The inner secrets of the politburo are like the Tao:

"If one man asks another ‘What is the Tao’, and the other tells him, neither of them know".  (Zhuang Zi)
   
So what about the toothpaste? Will the industrial solvent diethylene glycol (DEG) kill us, as it did Panamanian cough syrup drinkers? I’ve been wondering about this, so I just wasted a largish tube of Colgate (140g) to find out how many cleanings you get to a tube. The answer I came up with was 133. Yes, I have way too much spare time. According to CCTV (I haven’t checked if CCTV is right about this) EU food standards say it is safe to consume up to 0.5 mg per kg of body weight. And, yes, I know that’s not what the CCTV-9 piece actually says, but it was mistranslated from CCTV-4’s report.

For a 70 kg adult (154lb) 0.5mg per kg of body weight would translate to 35 mg per day.

How much diethylene glycol is in the allegedly dodgy toothpaste? The US authorities say they found a concentration of 4%. So that 140g tube would contain 5.6g of industrial solvent. Divided by 133, that would give you 42 mg of DEG - 84 times the EU safety limit. But you clean your teeth twice a day so that means it’s 166 times… if you eat the stuff. But of course you don’t. You spit it out and wash your mouth out, leaving nothing but a tiny trace. So if you weigh about 70 kg and use toothpaste in a normal way, I think it’s fair to say the Chinese stuff is safe.

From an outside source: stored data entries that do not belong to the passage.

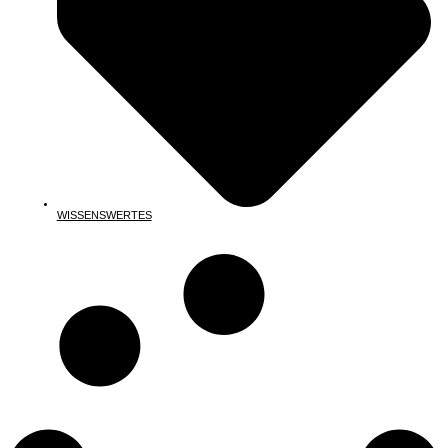
WISSENSWERTES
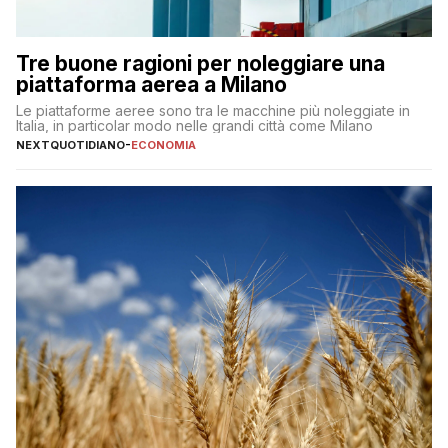
Tre buone ragioni per noleggiare una
piattaforma aerea a Milano
Le piattaforme aeree sono tra le macchine più noleggiate in
Italia, in particolar modo nelle grandi città come Milano
NEXTQUOTIDIANO
-
ECONOMIA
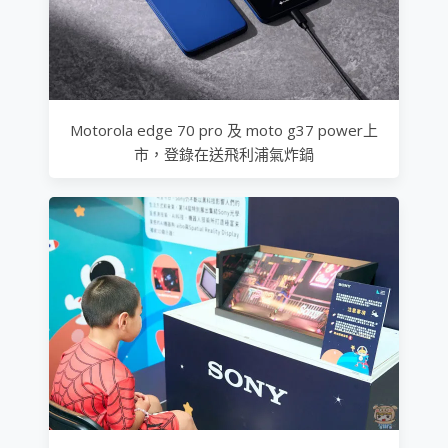
Motorola edge 70 pro 及 moto g37 power上
市，登錄在送飛利浦氣炸鍋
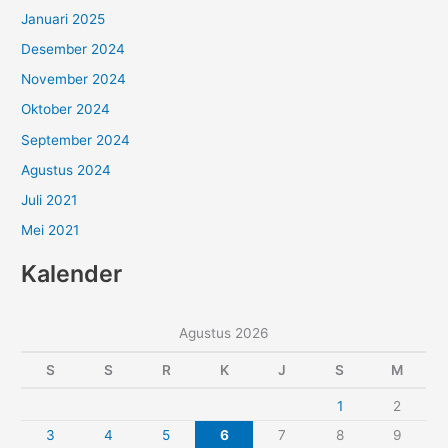
Januari 2025
Desember 2024
November 2024
Oktober 2024
September 2024
Agustus 2024
Juli 2021
Mei 2021
Kalender
Agustus 2026
S
S
R
K
J
S
M
1
2
3
4
5
6
7
8
9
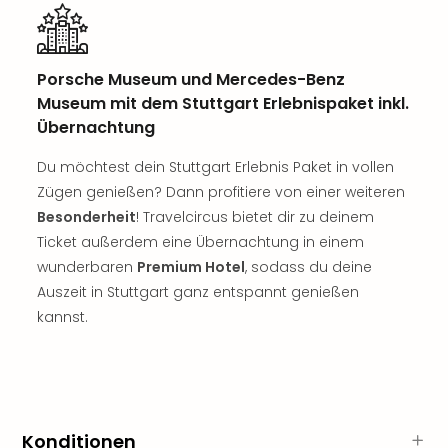
Tec
Sins
Mer
Porsche Museum und Mercedes-Benz
Ben
Mus
Museum mit dem Stuttgart Erlebnispaket inkl.
Stut
Übernachtung
Pors
Du möchtest dein Stuttgart Erlebnis Paket in vollen
Mus
Auto
Zügen genießen? Dann profitiere von einer weiteren
Wolf
Besonderheit
! Travelcircus bietet dir zu deinem
BM
Ticket außerdem eine Übernachtung in einem
Mus
wunderbaren
Premium Hotel
, sodass du deine
in
Auszeit in Stuttgart ganz entspannt genießen
Mün
kannst.
Barb
Mus
alle
Ang
Auss
Ga
Konditionen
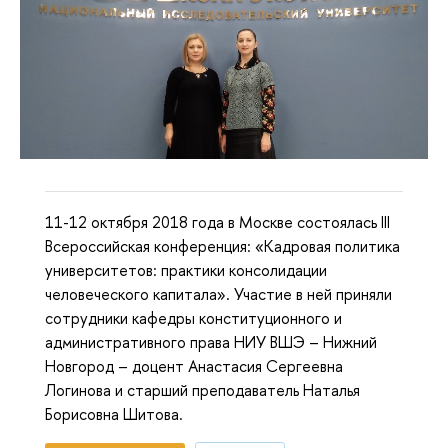
11-12 октября 2018 года в Москве состоялась III
Всероссийская конференция: «Кадровая политика
университетов: практики консолидации
человеческого капитала». Участие в ней приняли
сотрудники кафедры конституционного и
административного права НИУ ВШЭ – Нижний
Новгород – доцент Анастасия Сергеевна
Логинова и старший преподаватель Наталья
Борисовна Шитова.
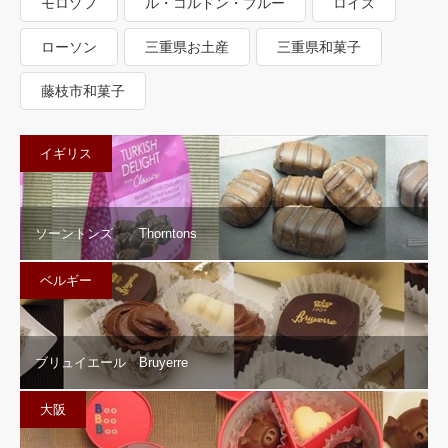
モロゾフ
ル・コルドン・ブルー
ロイズ
ローソン
三重県お土産
三重県和菓子
藤枝市和菓子
イギリス
ソーントンズ Thorntons
ベルギー
ブリュイエール Bruyerre
大阪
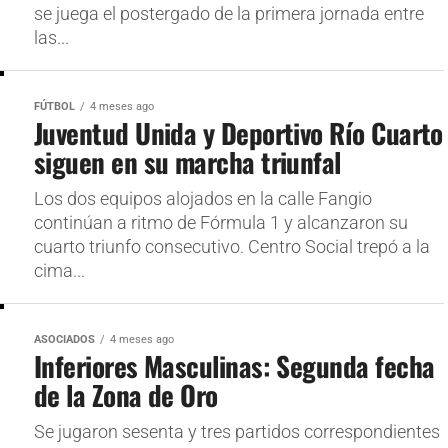
se juega el postergado de la primera jornada entre
las...
FÚTBOL
4 meses ago
Juventud Unida y Deportivo Río Cuarto
siguen en su marcha triunfal
Los dos equipos alojados en la calle Fangio
continúan a ritmo de Fórmula 1 y alcanzaron su
cuarto triunfo consecutivo. Centro Social trepó a la
cima...
ASOCIADOS
4 meses ago
Inferiores Masculinas: Segunda fecha
de la Zona de Oro
Se jugaron sesenta y tres partidos correspondientes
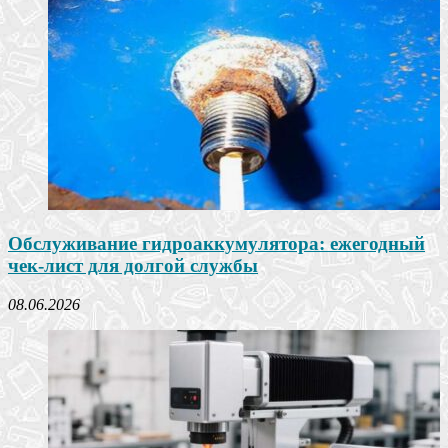
Обслуживание гидроаккумулятора: ежегодный
чек-лист для долгой службы
08.06.2026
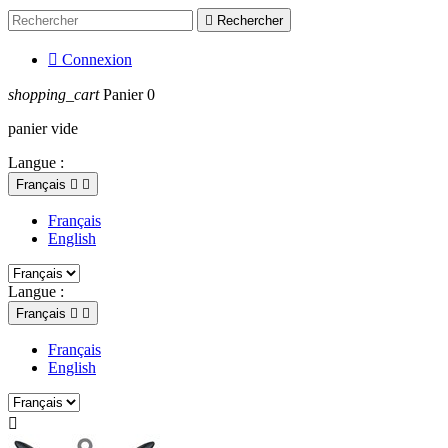

Rechercher

Connexion
shopping_cart
Panier
0
panier vide
Langue :
Français


Français
English
Langue :
Français


Français
English

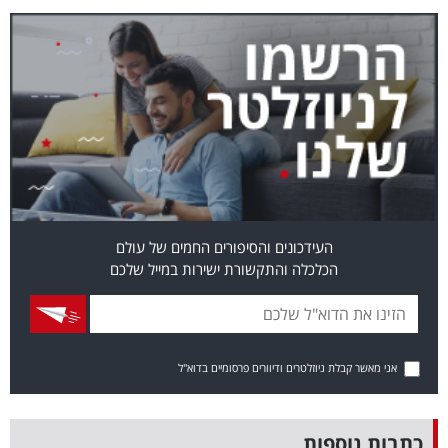
בריאות
תרבות
ופנאי
תיירות
TOP-
5
העידכונים והסיפורים החמים של עולם
הכלכלה והתקשורת ישירות במייל שלכם
המילון
הכלכלי
פודקאסט
אני מאשר קבלת ניוזלטרים ודיוורים פרסומיים בדוא"ל
40
UNDER
כתבות נוספות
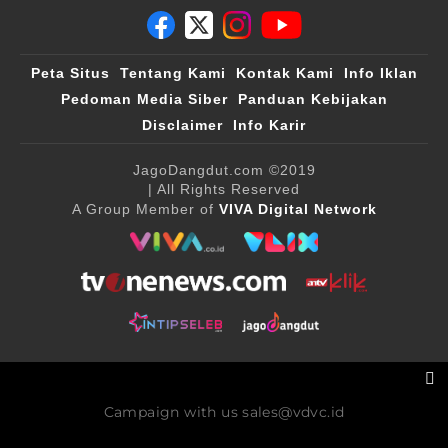
Peta Situs
Tentang Kami
Kontak Kami
Info Iklan
Pedoman Media Siber
Panduan Kebijakan
Disclaimer
Info Karir
JagoDangdut.com
©2019
| All Rights Reserved
A Group Member of
VIVA Digital Network

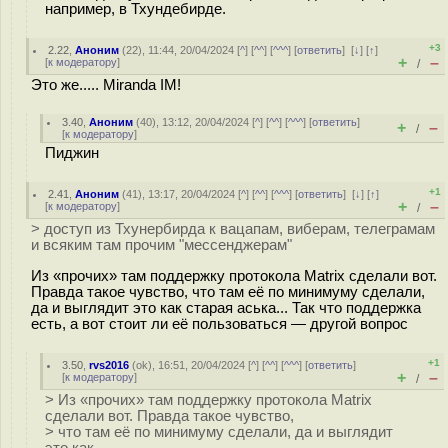
например, в Тхундебирде.
+3
2.22
,
Аноним
(
22
), 11:44, 20/04/2024 [
^
] [
^^
] [
^^^
] [
ответить
]
[
↓
] [
↑
]
+
–
[
к модератору
]
/
Это же..... Miranda IM!
3.40
,
Аноним
(
40
), 13:12, 20/04/2024 [
^
] [
^^
] [
^^^
] [
ответить
]
+
–
/
[
к модератору
]
Пиджин
+1
2.41
,
Аноним
(
41
), 13:17, 20/04/2024 [
^
] [
^^
] [
^^^
] [
ответить
]
[
↓
] [
↑
]
+
–
[
к модератору
]
/
> доступ из Тхунербирда к вацапам, виберам, телеграмам
и всяким там прочим "мессенджерам"
Из «прочих» там поддержку протокола Matrix сделали вот.
Правда такое чувство, что там её по минимуму сделали,
да и выглядит это как старая аська... Так что поддержка
есть, а вот стоит ли её пользоваться — другой вопрос
+1
3.50
,
rvs2016
(
ok
), 16:51, 20/04/2024 [
^
] [
^^
] [
^^^
] [
ответить
]
+
–
[
к модератору
]
/
> Из «прочих» там поддержку протокола Matrix
сделали вот. Правда такое чувство,
> что там её по минимуму сделали, да и выглядит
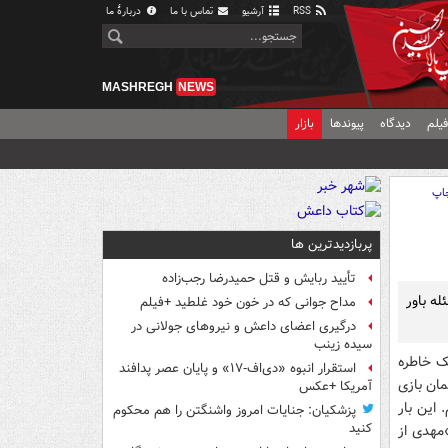
RSS
آرشیو
تماس با ما
دربارهٔ ما
MASHREGH
NEWS
یلم
دیدگاه
پیوندها
بازار
اپ
پربازدیدترین ها
تأیید ربایش و قتل حمیدرضا رجب‌زاده
ه باور
مداح جوانی که در خون خود غلطید +فیلم
درگیری اعضای داعش و نیروهای جولانی در
سیده زینب
ک خاطره
استقرار انبوه «دی‌اف‑۱۷» و پایان عصر پدافند
مان بازی
آمریکا +عکس
 این بار
پزشکیان: جنایات امروز واشنگتن را هم محکوم
کنید
»مهدی از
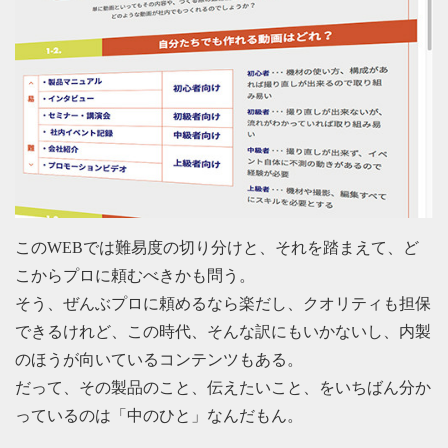
このWEBでは難易度の切り分けと、それを踏まえて、ど
こからプロに頼むべきかも問う。
そう、ぜんぶプロに頼めるなら楽だし、クオリティも担保
できるけれど、この時代、そんな訳にもいかないし、内製
のほうが向いているコンテンツもある。
だって、その製品のこと、伝えたいこと、をいちばん分か
っているのは「中のひと」なんだもん。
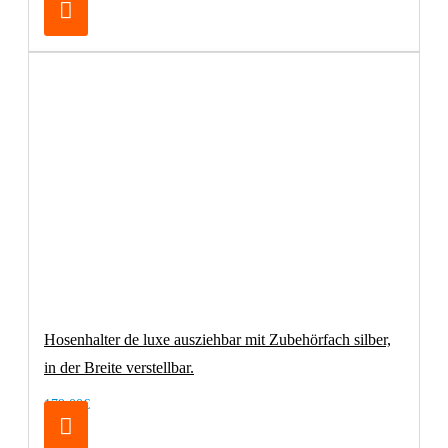
Hosenhalter de luxe ausziehbar mit Zubehörfach silber,
in der Breite verstellbar.
179,00€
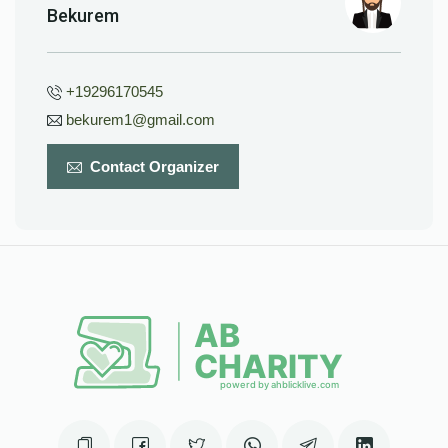
Bekurem
+19296170545
bekurem1@gmail.com
Contact Organizer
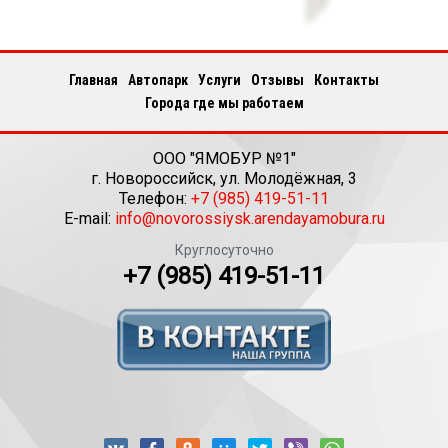
Главная
Автопарк
Услуги
Отзывы
Контакты
Города где мы работаем
ООО "ЯМОБУР №1"
г.
Новороссийск
,
ул. Молодёжная, 3
Телефон:
+7 (985) 419-51-11
E-mail:
info@novorossiysk.arendayamobura.ru
Круглосуточно
+7 (985) 419-51-11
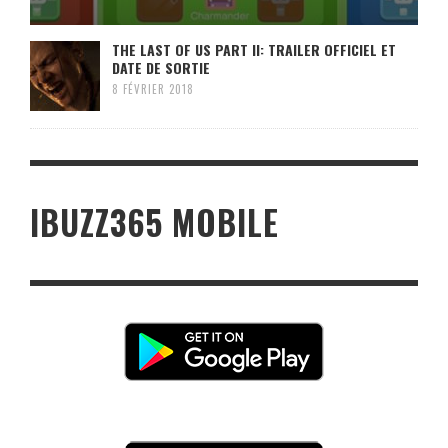
THE LAST OF US PART II: TRAILER OFFICIEL ET
DATE DE SORTIE
8 FÉVRIER 2018
IBUZZ365 MOBILE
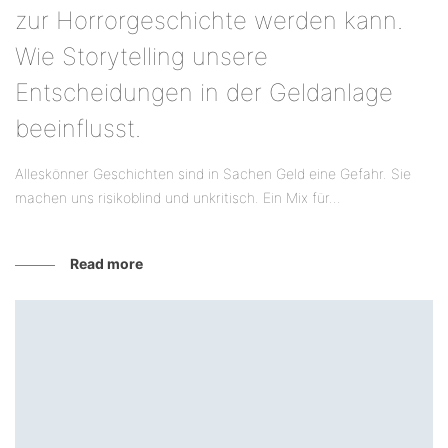
zur Horrorgeschichte werden kann.
Wie Storytelling unsere
Entscheidungen in der Geldanlage
beeinflusst.
Alleskönner Geschichten sind in Sachen Geld eine Gefahr. Sie
machen uns risikoblind und unkritisch. Ein Mix für...
Read more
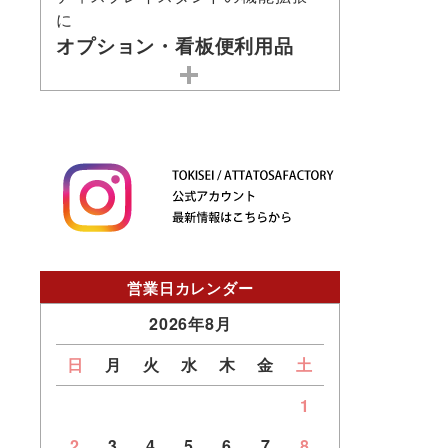
に
オプション・看板便利用品
営業日カレンダー
2026年8月
日
月
火
水
木
金
土
1
2
3
4
5
6
7
8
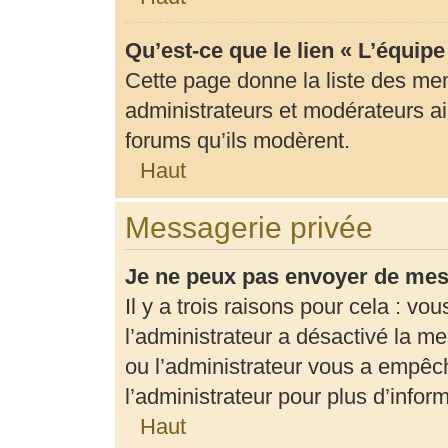
Qu’est-ce que le lien « L’équip
Cette page donne la liste des me
administrateurs et modérateurs ain
forums qu’ils modèrent.
Haut
Messagerie privée
Je ne peux pas envoyer de mes
Il y a trois raisons pour cela : vo
l’administrateur a désactivé la m
ou l’administrateur vous a empê
l’administrateur pour plus d’infor
Haut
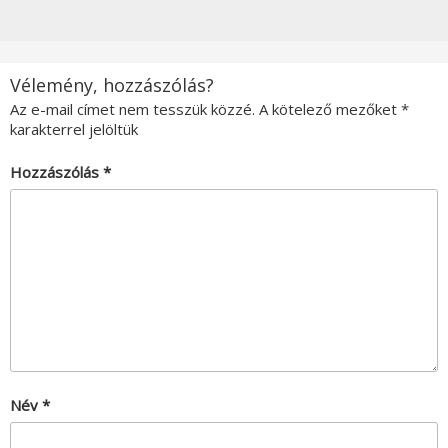
Vélemény, hozzászólás?
Az e-mail címet nem tesszük közzé.
A kötelező mezőket
*
karakterrel jelöltük
Hozzászólás
*
Név
*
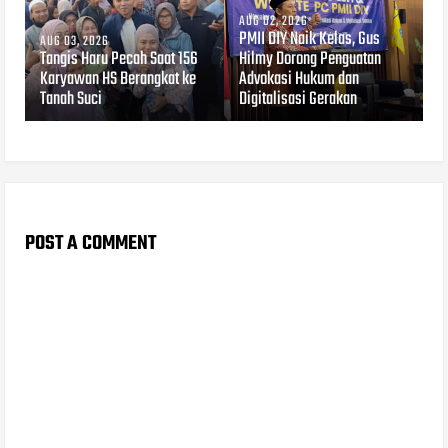
AUG 02, 2026
PMII DIY Naik Kelas, Gus
AUG 03, 2026
Tangis Haru Pecah Saat 156
Hilmy Dorong Penguatan
Karyawan HS Berangkat ke
Advokasi Hukum dan
Tanah Suci
Digitalisasi Gerakan
POST A COMMENT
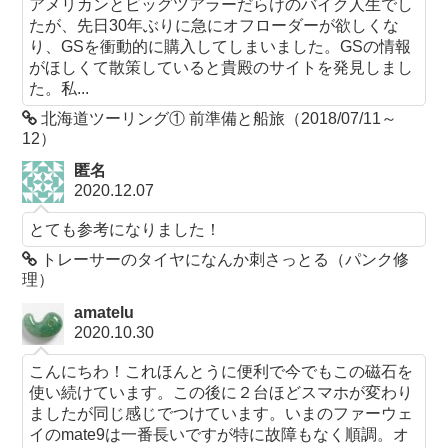
アメリカンとビッグツアラーだらけのバイク人生でし
たが、先日30年ぶりに急にオフローダーが欲しくな
り、GSを衝動的に購入してしまいました。GSの情報
がほしくて散策していると貴殿のサイトを発見しまし
た。私...
北海道ツーリング① 前準備と船旅（2018/07/11～
12）
匿名
2020.12.07
とても参考になりました！
トレーサーのタイヤになんか刺さっとる（パンク修
理）
amatelu
2020.10.30
こんにちわ！これほんとうに便利で今でもこの磁石を
使い続けています。この後に２台ほどスマホが変わり
ましたが同じ感じでつけています。いまのファーウェ
イのmate9は一番長いですが特に故障もなく順調。オ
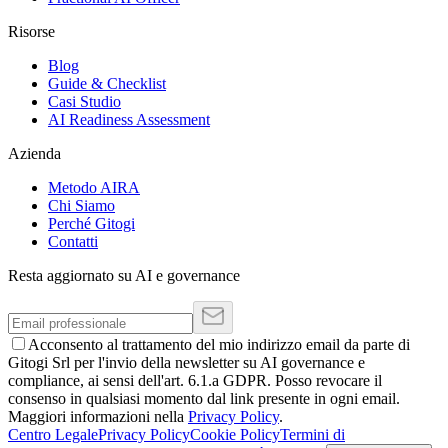
Risorse
Blog
Guide & Checklist
Casi Studio
AI Readiness Assessment
Azienda
Metodo AIRA
Chi Siamo
Perché Gitogi
Contatti
Resta aggiornato su AI e governance
Acconsento al trattamento del mio indirizzo email da parte di
Gitogi Srl per l'invio della newsletter su AI governance e
compliance, ai sensi dell'art. 6.1.a GDPR. Posso revocare il
consenso in qualsiasi momento dal link presente in ogni email.
Maggiori informazioni nella
Privacy Policy
.
Centro Legale
Privacy Policy
Cookie Policy
Termini di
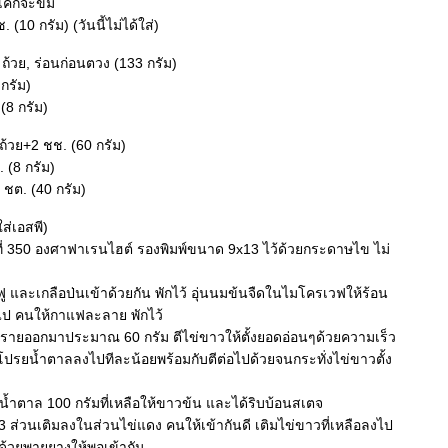
 เค้กจะขม
. (10 กรัม) (วันนี้ไม่ได้ใส่)
3 ถ้วย, ร่อนก่อนตวง (133 กรัม)
 กรัม)
 (8 กรัม)
 ถ้วย+2 ชช. (60 กรัม)
 (8 กรัม)
ชต. (40 กรัม)
ส่เอสพี)
้ที่ 350 องศาฟาเรนไฮต์ รองพิมพ์ขนาด 9x13 ไว้ด้วยกระดาษไข ไม่
ฟู และเกลือป่นเข้าด้วยกัน พักไว้ อุ่นนมข้นจืดในไมโครเวฟให้ร้อน
ป คนให้กาแฟละลาย พักไว้
ทรายออกมาประมาณ 60 กรัม ตีไข่ขาวให้ตั้งยอดอ่อนๆด้วยความเร็ว
โปรยน้ำตาลลงไปทีละน้อยพร้อมกับตีต่อไปด้วยจนกระทั่งไข่ขาวตั้ง
น้ำตาล 100 กรัมที่เหลือให้ขาวข้น และได้ริบบ้อนสเตจ
/3 ส่วนเติมลงในส่วนไข่แดง คนให้เข้ากันดี เติมไข่ขาวที่เหลือลงไป
้วยพายยางให้พอเข้ากัน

After all, who swallows toothpaste?

Young children, maybe.

How heavy is a three-year-old child? I haven’t got a three-year-old child handy, so I’m relying on this website to tell me how much one of them should weigh. It tells me 14.35 kg. If that’s true, it takes 4.87 three-year-olds to balance one 70 kg adult. If this imaginary child eats the toothpaste he/she will be getting 166 times 4.87 times the EU limit. How much is that? 808 times too much.

Suddenly I don’t feel quite so confident about this safety business.

It would be an understatement to say that my back of the envelope calculations do not count as a scientific and reliable study. The toothpaste probably doesn’t do you any real harm.

But I have to say I don’t have much sympathy for the official position right now. It’s just a little bit galling to hear China’s General Administration of Quality Supervision, Inspection and Quarantine criticizing the US FDA after that same Chinese government department launched a totally spurious attack on the Japanese-produced SKII cosmetics line for purely political reasons. SKII, if you recall, contained trace levels of chromium… as does just about everything we eat, drink and breathe. Were the Japanese supposed to spend vast amounts of money pointlessly removing something that you even find in organic vegetables?

Why do I say the SKII affair was a political stunt? The fake media frenzy was called off the day before Shinzo Abe took over from Public Enemy Number One: Junichiro Koizumi.

So, now, the phrase "taste of your own cough medicine" springs to mind.

To not-so-boldly go

So, finally I start a blog. Fortunately I have no readers so I can delete it and no one will ever know. I had meant to think it all through properly, including a nice banner, links etc. But that’s just an excuse to keep procrastinating for ever. So here, for my own viewing only, is blackandwhitecat.